Der offizielle Besuch der Exekutive in Taiwan, der letzte Woche endete, führte zu einer Reihe von Handels- und Kooperationsabkommen, die von der Ausfuhr von Hühnerfleisch bis zur Gründung einer bilateralen Handelskammer reichen. Die Delegation, bestehend aus rund 50 Unternehmen und Vertretern der wichtigsten Produktionsverbände, war die größte, die jemals vom paraguayischen Privatsektor auf die asiatische Insel entsandt wurde, so der Minister für Industrie und Handel (MIC), Marco Riquelme.

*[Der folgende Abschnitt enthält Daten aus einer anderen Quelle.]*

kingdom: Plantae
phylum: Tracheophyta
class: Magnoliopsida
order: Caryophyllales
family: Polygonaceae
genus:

Der wichtigste Fortschritt war die sanitäre Zulassung Taiwans für die Einfuhr von paraguayischem Hühnerfleisch. Der taiwanesische Markt importiert derzeit jährlich Hühnerfleisch im Wert von 350 Millionen US-Dollar, und die paraguayische Geflügelwirtschaft hofft, einen bedeutenden Anteil dieses Volumens zu erobern. Blanca Ceuppens, Präsidentin von Pechugón, erklärte, dass die ersten persönlichen Verhandlungen mit taiwanesischen Importeuren bereits stattgefunden hätten und die ersten Lieferungen in den nächsten Wochen erfolgen sollten. Ziel ist es, die Exporte von 7.000 Tonnen im Jahr 2025 auf 10.000 Tonnen in diesem Jahr zu steigern.
Ein weiteres bedeutendes Abkommen war der Verkauf von CO2-Zertifikaten. Das paraguayische Unternehmen Atenil schloss einen Vertrag mit dem taiwanesischen Unternehmen ADATA Technology Co. über die Vermarktung von Zertifikaten, die aus Emissionsminderungen generiert werden. Riquelme erklärte, dass Taiwan die Emission von Treibhausgasen besteuere und dass lokale Unternehmen diese Emissionen nun durch den Kauf paraguayischer Zertifikate kompensieren könnten. Das Marktpotenzial liegt bei über 5 Millionen Tonnen Zertifikaten, was etwa 100.000 US-Dollar pro Jahr entspricht.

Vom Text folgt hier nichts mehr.